** Extract **
The village of Burns Lake and surrounding area has seen an increase in the number of lost and abandoned pets in the past several weeks.
Lakes District News wrote about the issue in an article titled “Burns Lake pets out and about” on Jan. 20 after seeing several posts of dogs found roaming around in the intense cold, lost, neglected, and at times abandoned.
According to Alistair Schroff of Lakes Animal Friendship Society (LAFS), the group has seen huge success with community education and spay/neuter assistance for animals from lower income families. He also said that in the past decade the community has managed to cut impoundment and surrenders to shelters down to a very small fraction of “the bad old days”. Dog bites to children have also gone down to less than half of former levels, he said.
“People are getting frustrated because they see this progress being lost. Enforcement is part of the picture, but we know from experience that it is better if we can focus on getting information about animal care, compassion and dog bite safety into classrooms and homes. COVID is making this tougher at the moment but we need to do as much of this as we can, when we can do it safely for all,” he said.
Recently however, Julie Harrison of the LAFS started an enforcement-focused Facebook group called RDBN Dog bylaws, after a dog was attacked and killed by two roaming dogs on a person’s own property.
“I just found out that the dog I had posted about previously, the one that had been attacked by two dogs on its own property, has been killed by the same two dogs, they came back. I can’t even imagine what that dogs owner is going through. I love this community and it is incredibly frustrating to see livestock and pets being harmed and even killed by roaming dogs and having no bylaws or enforcement within the RBDN. That feeling of hopelessness, that there is nothing to be done to help you in an incredibly devastating situation leads people to take measures into there own hands and it is the dogs that suffer. The owners don’t learn. The problem is not the dog, it is the owner,” wrote Harrison.

** Work required **
Continue the article on lost and roaming dogs around Burns Lake, picking up right after Harrison's quoted post.

** Data supplied **

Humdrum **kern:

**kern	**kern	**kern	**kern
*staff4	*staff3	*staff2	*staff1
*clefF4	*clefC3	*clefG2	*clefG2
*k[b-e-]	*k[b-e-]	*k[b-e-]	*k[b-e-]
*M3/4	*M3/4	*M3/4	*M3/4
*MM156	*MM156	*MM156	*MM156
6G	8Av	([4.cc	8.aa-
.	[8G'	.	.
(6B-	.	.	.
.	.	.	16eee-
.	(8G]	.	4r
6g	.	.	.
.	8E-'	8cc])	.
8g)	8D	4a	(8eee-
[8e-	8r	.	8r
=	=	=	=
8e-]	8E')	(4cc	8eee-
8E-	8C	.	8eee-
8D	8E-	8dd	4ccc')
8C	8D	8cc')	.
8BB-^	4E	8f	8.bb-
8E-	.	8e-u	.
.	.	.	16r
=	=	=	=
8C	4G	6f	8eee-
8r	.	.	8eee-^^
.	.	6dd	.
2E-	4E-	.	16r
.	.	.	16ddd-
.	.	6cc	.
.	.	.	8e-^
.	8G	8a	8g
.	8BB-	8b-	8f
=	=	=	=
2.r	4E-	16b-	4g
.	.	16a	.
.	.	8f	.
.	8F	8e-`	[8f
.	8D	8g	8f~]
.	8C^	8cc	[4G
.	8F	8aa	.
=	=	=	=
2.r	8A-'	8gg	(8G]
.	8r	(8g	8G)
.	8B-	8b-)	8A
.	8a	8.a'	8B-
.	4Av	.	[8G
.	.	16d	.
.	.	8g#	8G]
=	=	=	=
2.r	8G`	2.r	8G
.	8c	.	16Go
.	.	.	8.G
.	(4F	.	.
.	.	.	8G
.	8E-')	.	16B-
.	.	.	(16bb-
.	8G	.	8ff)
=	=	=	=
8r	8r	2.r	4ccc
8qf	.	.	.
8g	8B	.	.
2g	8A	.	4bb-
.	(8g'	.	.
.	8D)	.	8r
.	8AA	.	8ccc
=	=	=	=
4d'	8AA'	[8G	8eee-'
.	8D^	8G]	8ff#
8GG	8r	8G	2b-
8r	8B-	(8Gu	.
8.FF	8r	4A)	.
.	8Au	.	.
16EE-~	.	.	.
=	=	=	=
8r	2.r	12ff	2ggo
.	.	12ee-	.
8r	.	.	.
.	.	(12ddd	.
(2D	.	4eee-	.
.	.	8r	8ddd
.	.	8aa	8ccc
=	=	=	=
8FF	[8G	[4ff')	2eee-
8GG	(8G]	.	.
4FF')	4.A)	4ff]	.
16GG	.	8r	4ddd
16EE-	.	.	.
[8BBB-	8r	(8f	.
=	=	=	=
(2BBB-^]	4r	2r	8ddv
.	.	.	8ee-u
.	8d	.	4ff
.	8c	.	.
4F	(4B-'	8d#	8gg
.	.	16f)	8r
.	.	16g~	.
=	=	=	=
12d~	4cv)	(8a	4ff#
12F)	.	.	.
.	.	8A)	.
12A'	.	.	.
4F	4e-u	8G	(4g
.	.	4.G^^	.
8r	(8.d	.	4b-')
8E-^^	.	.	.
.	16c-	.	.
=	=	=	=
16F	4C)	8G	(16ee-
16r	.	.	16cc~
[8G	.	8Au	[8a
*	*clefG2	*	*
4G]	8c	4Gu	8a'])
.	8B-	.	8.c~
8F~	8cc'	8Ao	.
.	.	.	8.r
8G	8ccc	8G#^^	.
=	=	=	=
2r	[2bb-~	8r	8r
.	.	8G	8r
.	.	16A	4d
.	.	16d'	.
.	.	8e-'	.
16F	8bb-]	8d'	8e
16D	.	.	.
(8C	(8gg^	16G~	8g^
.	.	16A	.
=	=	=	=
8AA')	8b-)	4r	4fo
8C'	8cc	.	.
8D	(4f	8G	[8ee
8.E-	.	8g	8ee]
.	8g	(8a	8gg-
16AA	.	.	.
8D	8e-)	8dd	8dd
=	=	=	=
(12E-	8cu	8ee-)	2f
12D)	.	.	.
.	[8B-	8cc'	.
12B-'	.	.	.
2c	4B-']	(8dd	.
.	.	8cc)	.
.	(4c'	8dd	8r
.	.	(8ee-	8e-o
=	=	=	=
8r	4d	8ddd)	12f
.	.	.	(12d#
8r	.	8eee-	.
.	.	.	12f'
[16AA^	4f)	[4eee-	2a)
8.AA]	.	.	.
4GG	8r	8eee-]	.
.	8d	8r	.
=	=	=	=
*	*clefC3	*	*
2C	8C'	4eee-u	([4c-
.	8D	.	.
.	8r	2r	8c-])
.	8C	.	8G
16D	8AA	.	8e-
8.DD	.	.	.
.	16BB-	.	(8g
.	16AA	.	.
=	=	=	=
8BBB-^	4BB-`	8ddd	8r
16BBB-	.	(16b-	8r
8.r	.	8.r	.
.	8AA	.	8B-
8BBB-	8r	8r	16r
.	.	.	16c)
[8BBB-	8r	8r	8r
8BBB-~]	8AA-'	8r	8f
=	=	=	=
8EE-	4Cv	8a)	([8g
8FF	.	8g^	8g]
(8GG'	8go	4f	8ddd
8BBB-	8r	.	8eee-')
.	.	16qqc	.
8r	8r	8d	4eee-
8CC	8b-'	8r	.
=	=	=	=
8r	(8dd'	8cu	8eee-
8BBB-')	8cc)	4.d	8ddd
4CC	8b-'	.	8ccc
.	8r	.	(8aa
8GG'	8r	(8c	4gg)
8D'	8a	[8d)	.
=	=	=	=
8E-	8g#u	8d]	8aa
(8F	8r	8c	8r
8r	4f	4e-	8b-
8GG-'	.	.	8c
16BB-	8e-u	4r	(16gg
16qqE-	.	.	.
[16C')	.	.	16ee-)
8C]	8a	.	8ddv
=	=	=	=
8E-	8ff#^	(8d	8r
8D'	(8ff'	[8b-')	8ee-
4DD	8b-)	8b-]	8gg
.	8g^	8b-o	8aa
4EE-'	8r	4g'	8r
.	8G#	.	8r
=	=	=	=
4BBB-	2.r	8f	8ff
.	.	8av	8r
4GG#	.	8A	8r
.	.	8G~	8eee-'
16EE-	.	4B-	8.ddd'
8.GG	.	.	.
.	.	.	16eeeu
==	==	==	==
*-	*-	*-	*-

** Answer space **
To address these issues and the issues around pets and pet owners, Harrison feels that the RBDN needs to put in place bylaws to address roaming dogs and “to have the ability to fine owners and hit them where it hurts, the wallet. Effective bylaws and enforcement are key.”
“The tools are there, and we know they work. The current situation just reminds us to keep using them for the benefit of all. And yes, we do need better rules and more effective enforcement that is consistent across the province and across Canada for that matter. Even the current rules are not being equally applied and our animals are suffering for it, so no wonder people are upset,” said Schroff.
The LAFS has also come out with an information sheet on what the community can do if they see loose dogs or animal cruelty. In the village of Burns Lake including Woyenne and Ts’ilh Kaz Koh IR 18, if a loose dog is causing nuisance like getting in everyone’s garbage, people should call the Village of Burns Lake at 250-692-7587.
If a loose dog has hurt someone or if you are worried that a loose dog will bite or attack another animal, or if a loose dog is on the street/highway, community is encouraged to call the RCMP or the village.
If a person spots an animal in a bad condition, sick, injured never has water, left on tangled chain, being abused and/or the owner is not helpful, the RCMP or the BC SPCA should be contacted. Outside the village boundaries, if anyone is to spot any loose dogs or abused dogs, they should immediately contact the RCMP or the BC SPCA.
“We also need everyone to work on the overpopulation problem. That means not buying pets which encourages backyard breeders and puppy mills which are a real concern in the Lakes District, and getting our dogs and cats spayed and neutered. We need to encourage everyone to do the same, and help our friends, neighbours and community members,” said Schroff.
The Village of Burns Lake has launched a survey for their 2021-2025 financial plan under which there are specific questions regarding bylaws and animal control with space for commenting. For those who wish to see a bylaw change with regard to animal control is encouraged to fill out the survey.